Request. Below is some data; print it all back exactly.

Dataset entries
==*==
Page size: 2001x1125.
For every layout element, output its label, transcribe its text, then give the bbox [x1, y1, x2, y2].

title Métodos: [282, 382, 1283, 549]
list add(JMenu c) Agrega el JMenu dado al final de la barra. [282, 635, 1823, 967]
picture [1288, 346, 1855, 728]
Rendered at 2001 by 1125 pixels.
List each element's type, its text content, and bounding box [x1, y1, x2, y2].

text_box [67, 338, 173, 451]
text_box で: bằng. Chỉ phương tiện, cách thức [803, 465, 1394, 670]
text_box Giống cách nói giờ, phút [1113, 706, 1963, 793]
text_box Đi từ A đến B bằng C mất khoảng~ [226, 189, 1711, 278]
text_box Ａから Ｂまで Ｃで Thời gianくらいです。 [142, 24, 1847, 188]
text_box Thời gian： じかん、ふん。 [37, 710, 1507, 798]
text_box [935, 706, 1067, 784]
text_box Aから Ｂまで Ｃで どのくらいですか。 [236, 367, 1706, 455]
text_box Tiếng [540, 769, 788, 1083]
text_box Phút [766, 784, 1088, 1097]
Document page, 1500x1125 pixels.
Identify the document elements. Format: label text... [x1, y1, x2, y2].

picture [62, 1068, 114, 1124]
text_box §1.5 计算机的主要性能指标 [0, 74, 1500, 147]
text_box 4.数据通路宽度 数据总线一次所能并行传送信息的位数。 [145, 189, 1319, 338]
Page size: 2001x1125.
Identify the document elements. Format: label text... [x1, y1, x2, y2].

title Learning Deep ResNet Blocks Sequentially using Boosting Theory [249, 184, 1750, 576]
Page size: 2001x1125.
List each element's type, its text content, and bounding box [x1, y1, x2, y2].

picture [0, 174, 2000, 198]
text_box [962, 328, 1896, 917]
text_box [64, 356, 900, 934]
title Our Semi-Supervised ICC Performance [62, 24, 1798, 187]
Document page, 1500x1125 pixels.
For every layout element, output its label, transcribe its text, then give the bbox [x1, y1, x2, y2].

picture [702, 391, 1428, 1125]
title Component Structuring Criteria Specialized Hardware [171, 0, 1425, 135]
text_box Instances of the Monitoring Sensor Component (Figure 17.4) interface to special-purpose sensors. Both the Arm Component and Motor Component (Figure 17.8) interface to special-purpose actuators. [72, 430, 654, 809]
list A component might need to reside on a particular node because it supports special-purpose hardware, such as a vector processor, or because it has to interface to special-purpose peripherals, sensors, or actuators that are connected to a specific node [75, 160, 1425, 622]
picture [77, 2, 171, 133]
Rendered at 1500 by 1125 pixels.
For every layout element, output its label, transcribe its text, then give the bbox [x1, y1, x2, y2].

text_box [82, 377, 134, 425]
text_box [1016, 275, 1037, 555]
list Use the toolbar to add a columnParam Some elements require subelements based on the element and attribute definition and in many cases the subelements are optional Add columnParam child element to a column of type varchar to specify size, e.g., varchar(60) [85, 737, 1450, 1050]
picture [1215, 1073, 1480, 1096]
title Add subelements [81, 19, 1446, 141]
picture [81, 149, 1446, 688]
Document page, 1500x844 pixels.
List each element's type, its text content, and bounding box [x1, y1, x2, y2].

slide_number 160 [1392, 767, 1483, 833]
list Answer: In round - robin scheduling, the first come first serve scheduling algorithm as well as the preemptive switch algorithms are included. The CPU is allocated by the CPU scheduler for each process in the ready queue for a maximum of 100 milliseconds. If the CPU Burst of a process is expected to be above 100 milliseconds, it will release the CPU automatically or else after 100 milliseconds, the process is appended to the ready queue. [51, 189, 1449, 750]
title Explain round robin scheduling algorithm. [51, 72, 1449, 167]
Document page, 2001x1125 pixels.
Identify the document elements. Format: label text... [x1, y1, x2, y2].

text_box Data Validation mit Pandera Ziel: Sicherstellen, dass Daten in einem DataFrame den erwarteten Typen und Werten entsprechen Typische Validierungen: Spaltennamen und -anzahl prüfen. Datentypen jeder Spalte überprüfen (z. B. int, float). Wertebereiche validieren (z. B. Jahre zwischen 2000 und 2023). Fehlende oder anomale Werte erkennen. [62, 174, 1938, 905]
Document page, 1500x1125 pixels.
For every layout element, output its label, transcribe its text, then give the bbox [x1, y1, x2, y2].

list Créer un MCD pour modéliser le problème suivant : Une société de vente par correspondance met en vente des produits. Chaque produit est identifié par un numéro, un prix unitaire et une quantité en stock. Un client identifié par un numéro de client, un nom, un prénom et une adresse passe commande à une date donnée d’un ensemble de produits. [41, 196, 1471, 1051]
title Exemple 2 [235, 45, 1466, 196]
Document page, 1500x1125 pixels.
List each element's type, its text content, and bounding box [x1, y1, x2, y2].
==*==
Reply.
Page size: 2001x1125.
For every layout element, output its label, transcribe its text, then give the bbox [x1, y1, x2, y2].

title Métodos: [282, 382, 1283, 549]
list add(JMenu c) Agrega el JMenu dado al final de la barra. [282, 635, 1823, 967]
picture [1288, 346, 1855, 728]
Rendered at 2001 by 1125 pixels.
List each element's type, its text content, and bounding box [x1, y1, x2, y2].

text_box [67, 338, 173, 451]
text_box で: bằng. Chỉ phương tiện, cách thức [803, 465, 1394, 670]
text_box Giống cách nói giờ, phút [1113, 706, 1963, 793]
text_box Đi từ A đến B bằng C mất khoảng~ [226, 189, 1711, 278]
text_box Ａから Ｂまで Ｃで Thời gianくらいです。 [142, 24, 1847, 188]
text_box Thời gian： じかん、ふん。 [37, 710, 1507, 798]
text_box [935, 706, 1067, 784]
text_box Aから Ｂまで Ｃで どのくらいですか。 [236, 367, 1706, 455]
text_box Tiếng [540, 769, 788, 1083]
text_box Phút [766, 784, 1088, 1097]
Document page, 1500x1125 pixels.
Identify the document elements. Format: label text... [x1, y1, x2, y2].

picture [62, 1068, 114, 1124]
text_box §1.5 计算机的主要性能指标 [0, 74, 1500, 147]
text_box 4.数据通路宽度 数据总线一次所能并行传送信息的位数。 [145, 189, 1319, 338]
Page size: 2001x1125.
Identify the document elements. Format: label text... [x1, y1, x2, y2].

title Learning Deep ResNet Blocks Sequentially using Boosting Theory [249, 184, 1750, 576]
Page size: 2001x1125.
List each element's type, its text content, and bounding box [x1, y1, x2, y2].

picture [0, 174, 2000, 198]
text_box [962, 328, 1896, 917]
text_box [64, 356, 900, 934]
title Our Semi-Supervised ICC Performance [62, 24, 1798, 187]
Document page, 1500x1125 pixels.
For every layout element, output its label, transcribe its text, then give the bbox [x1, y1, x2, y2].

picture [702, 391, 1428, 1125]
title Component Structuring Criteria Specialized Hardware [171, 0, 1425, 135]
text_box Instances of the Monitoring Sensor Component (Figure 17.4) interface to special-purpose sensors. Both the Arm Component and Motor Component (Figure 17.8) interface to special-purpose actuators. [72, 430, 654, 809]
list A component might need to reside on a particular node because it supports special-purpose hardware, such as a vector processor, or because it has to interface to special-purpose peripherals, sensors, or actuators that are connected to a specific node [75, 160, 1425, 622]
picture [77, 2, 171, 133]
Rendered at 1500 by 1125 pixels.
For every layout element, output its label, transcribe its text, then give the bbox [x1, y1, x2, y2].

text_box [82, 377, 134, 425]
text_box [1016, 275, 1037, 555]
list Use the toolbar to add a columnParam Some elements require subelements based on the element and attribute definition and in many cases the subelements are optional Add columnParam child element to a column of type varchar to specify size, e.g., varchar(60) [85, 737, 1450, 1050]
picture [1215, 1073, 1480, 1096]
title Add subelements [81, 19, 1446, 141]
picture [81, 149, 1446, 688]
Document page, 1500x844 pixels.
List each element's type, its text content, and bounding box [x1, y1, x2, y2].

slide_number 160 [1392, 767, 1483, 833]
list Answer: In round - robin scheduling, the first come first serve scheduling algorithm as well as the preemptive switch algorithms are included. The CPU is allocated by the CPU scheduler for each process in the ready queue for a maximum of 100 milliseconds. If the CPU Burst of a process is expected to be above 100 milliseconds, it will release the CPU automatically or else after 100 milliseconds, the process is appended to the ready queue. [51, 189, 1449, 750]
title Explain round robin scheduling algorithm. [51, 72, 1449, 167]
Document page, 2001x1125 pixels.
Identify the document elements. Format: label text... [x1, y1, x2, y2].

text_box Data Validation mit Pandera Ziel: Sicherstellen, dass Daten in einem DataFrame den erwarteten Typen und Werten entsprechen Typische Validierungen: Spaltennamen und -anzahl prüfen. Datentypen jeder Spalte überprüfen (z. B. int, float). Wertebereiche validieren (z. B. Jahre zwischen 2000 und 2023). Fehlende oder anomale Werte erkennen. [62, 174, 1938, 905]
Document page, 1500x1125 pixels.
For every layout element, output its label, transcribe its text, then give the bbox [x1, y1, x2, y2].

list Créer un MCD pour modéliser le problème suivant : Une société de vente par correspondance met en vente des produits. Chaque produit est identifié par un numéro, un prix unitaire et une quantité en stock. Un client identifié par un numéro de client, un nom, un prénom et une adresse passe commande à une date donnée d’un ensemble de produits. [41, 196, 1471, 1051]
title Exemple 2 [235, 45, 1466, 196]
Document page, 1500x1125 pixels.
List each element's type, its text content, and bounding box [x1, y1, x2, y2].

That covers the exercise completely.